__What is being asked__
How many lines in these records include the string "Charles"? Reply with that number alone.

** Opening Data listing block **

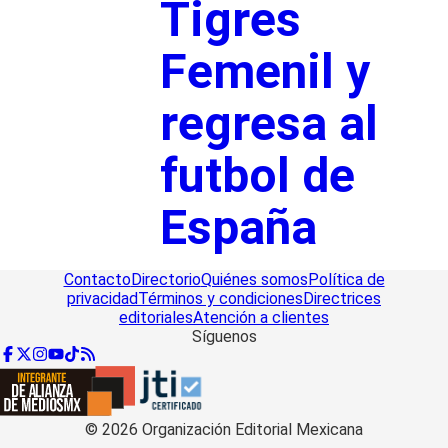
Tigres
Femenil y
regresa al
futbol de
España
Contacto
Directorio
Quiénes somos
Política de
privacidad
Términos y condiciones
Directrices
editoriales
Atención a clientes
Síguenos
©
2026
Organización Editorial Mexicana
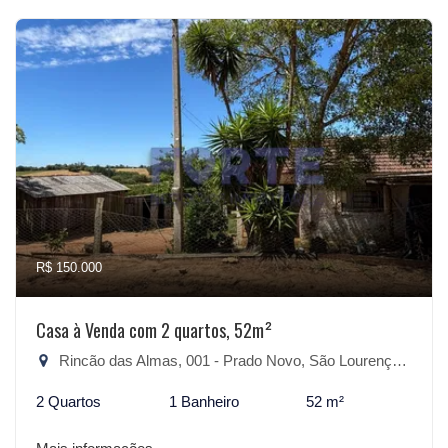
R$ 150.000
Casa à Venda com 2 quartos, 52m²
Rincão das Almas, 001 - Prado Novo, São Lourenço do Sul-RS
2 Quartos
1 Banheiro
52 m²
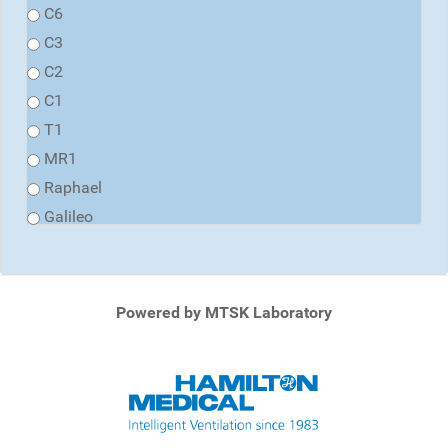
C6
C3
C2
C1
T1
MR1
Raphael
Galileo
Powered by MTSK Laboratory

** Closing Data listing block **
** Opening Data listing block **

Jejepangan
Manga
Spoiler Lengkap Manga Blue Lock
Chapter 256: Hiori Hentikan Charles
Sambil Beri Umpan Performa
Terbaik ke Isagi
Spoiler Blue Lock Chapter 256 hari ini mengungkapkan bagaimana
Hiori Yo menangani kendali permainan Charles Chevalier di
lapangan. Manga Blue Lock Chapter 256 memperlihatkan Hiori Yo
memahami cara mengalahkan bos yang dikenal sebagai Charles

** Closing Data listing block **

__Solution to this task__
3